* About this exercise *
Each entry should be duplicated exactly, with no line missing.

(Collected data)
+--

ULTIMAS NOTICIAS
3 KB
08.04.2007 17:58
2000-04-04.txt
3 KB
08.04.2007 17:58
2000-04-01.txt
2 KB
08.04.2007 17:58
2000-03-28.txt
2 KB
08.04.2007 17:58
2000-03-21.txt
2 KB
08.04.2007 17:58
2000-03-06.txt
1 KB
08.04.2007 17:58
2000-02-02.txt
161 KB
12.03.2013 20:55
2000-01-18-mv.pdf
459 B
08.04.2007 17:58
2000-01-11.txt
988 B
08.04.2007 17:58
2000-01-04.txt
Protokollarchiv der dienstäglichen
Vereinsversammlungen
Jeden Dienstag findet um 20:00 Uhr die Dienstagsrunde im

+--

* Finished exercise *
ULTIMAS NOTICIAS
3 KB
08.04.2007 17:58
2000-04-04.txt
3 KB
08.04.2007 17:58
2000-04-01.txt
2 KB
08.04.2007 17:58
2000-03-28.txt
2 KB
08.04.2007 17:58
2000-03-21.txt
2 KB
08.04.2007 17:58
2000-03-06.txt
1 KB
08.04.2007 17:58
2000-02-02.txt
161 KB
12.03.2013 20:55
2000-01-18-mv.pdf
459 B
08.04.2007 17:58
2000-01-11.txt
988 B
08.04.2007 17:58
2000-01-04.txt
Protokollarchiv der dienstäglichen
Vereinsversammlungen
Jeden Dienstag findet um 20:00 Uhr die Dienstagsrunde im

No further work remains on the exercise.